さっきまで私の頭を過っていた男の姿が目の前の現実として現れたからだ。
私は、自らの想像力を後悔した……余計なことを考えてしまったから、このような結果が出てしまったと思ってしまったからだ。
「あれあれ? そんなに大きな声を上げて歓迎してくれるん? よっしゃ! キミの愛をしっかりと受け止めたで! やっほう!」
と言って、両手を広げて、抱きついて来ようするエルバを、するりと躱して
「べつに歓迎などしていません!」
と、私は、きっぱりと否定する。
つまり、
その【男】、エルバ・ハンザは、いつもどおりの飄々とした感じで私の前に現れたのだ……最悪だ。
ただ、このタイミングで、この場所に現れたからと言って、即、『【お見合い相手】=【エルバ・ハンザ】』という式は成り立たないはずだ……たぶん。
いくら私の家が、神聖ライン皇帝の血筋だとはいえ、エルバ・ハンザは、法王庁の高級官僚であり、自らも公爵の爵位を持つ大貴族だ。
しかも、現在の法王エフィリアス九世猊下の従兄弟でもある。
私の家も、世俗世界の頂点に立つ神聖ライン皇帝位継承権を有する【被選十六皇家】の一つだけど、神聖ライン皇帝位自体が形骸化しているのが現状だ。

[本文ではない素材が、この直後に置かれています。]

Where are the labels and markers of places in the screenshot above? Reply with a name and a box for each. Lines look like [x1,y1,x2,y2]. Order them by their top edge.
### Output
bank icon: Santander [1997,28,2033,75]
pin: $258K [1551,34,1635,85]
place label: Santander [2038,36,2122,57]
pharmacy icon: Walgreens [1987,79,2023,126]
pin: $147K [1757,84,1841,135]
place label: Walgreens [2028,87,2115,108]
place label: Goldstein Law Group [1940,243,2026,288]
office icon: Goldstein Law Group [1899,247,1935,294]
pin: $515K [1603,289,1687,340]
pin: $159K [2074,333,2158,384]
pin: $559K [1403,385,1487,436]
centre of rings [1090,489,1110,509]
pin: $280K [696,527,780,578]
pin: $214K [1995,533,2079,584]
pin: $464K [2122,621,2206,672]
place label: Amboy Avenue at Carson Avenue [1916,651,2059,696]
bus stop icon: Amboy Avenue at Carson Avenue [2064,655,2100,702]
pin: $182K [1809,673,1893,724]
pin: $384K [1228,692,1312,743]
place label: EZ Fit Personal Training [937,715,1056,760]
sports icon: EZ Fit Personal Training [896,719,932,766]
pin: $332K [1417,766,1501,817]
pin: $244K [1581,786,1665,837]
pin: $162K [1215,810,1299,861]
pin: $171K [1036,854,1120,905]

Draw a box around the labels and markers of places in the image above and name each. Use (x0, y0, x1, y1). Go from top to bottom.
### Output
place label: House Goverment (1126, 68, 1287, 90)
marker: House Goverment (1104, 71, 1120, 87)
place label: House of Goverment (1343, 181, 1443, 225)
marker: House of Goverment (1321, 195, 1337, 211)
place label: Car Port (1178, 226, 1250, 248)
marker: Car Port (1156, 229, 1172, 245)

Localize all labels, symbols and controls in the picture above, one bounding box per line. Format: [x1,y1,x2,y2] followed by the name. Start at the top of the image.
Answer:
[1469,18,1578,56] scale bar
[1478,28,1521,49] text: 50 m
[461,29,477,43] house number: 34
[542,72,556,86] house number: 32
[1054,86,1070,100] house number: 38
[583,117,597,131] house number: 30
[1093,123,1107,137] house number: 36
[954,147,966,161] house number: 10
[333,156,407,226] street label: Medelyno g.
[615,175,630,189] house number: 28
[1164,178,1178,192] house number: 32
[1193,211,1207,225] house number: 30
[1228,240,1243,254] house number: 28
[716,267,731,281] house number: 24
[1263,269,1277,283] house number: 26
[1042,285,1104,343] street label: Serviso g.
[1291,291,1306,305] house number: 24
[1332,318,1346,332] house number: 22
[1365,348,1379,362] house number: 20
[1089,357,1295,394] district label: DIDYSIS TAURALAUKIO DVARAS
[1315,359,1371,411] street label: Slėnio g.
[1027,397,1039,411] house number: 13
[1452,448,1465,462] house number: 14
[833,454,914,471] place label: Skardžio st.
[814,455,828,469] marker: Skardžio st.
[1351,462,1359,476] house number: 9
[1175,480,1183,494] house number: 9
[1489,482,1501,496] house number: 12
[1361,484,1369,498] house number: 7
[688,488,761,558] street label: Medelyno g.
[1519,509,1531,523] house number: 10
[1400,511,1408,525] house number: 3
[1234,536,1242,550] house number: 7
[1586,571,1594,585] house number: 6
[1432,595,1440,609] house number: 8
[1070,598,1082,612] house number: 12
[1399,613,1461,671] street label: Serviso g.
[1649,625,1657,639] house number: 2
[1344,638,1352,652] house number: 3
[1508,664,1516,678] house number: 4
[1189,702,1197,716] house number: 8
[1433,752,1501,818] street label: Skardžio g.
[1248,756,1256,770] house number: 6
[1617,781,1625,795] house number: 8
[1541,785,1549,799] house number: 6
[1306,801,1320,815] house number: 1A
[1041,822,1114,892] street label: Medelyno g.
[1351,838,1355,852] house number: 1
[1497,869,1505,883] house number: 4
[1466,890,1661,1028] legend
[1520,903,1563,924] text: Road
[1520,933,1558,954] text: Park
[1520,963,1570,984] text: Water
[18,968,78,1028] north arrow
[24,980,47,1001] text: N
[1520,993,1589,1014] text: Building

そしてなにより、かつて私は、【異端者】としてエルバ・ハンザ自身の手によって烙印を押されたのだ。
さらに、お姉様……【扉】の件もある。
そうだ……お姉様……
「どうしたん? 黙っちゃって? もしかして生理?」
「違います! 貴方はアホですか!? いやアホですね!」
「生理のどこがアホやねん!」
「生理は、アホではありません! というより、何、その理屈!?」
「じゃあ、生理がアホやなかったら、何がアホやねん!」
「貴様だ!」
大声で、エルバを指し示す。
しばらくの沈黙のあと、
「……それはないわ」
と、ポツリと呟くエルバだった。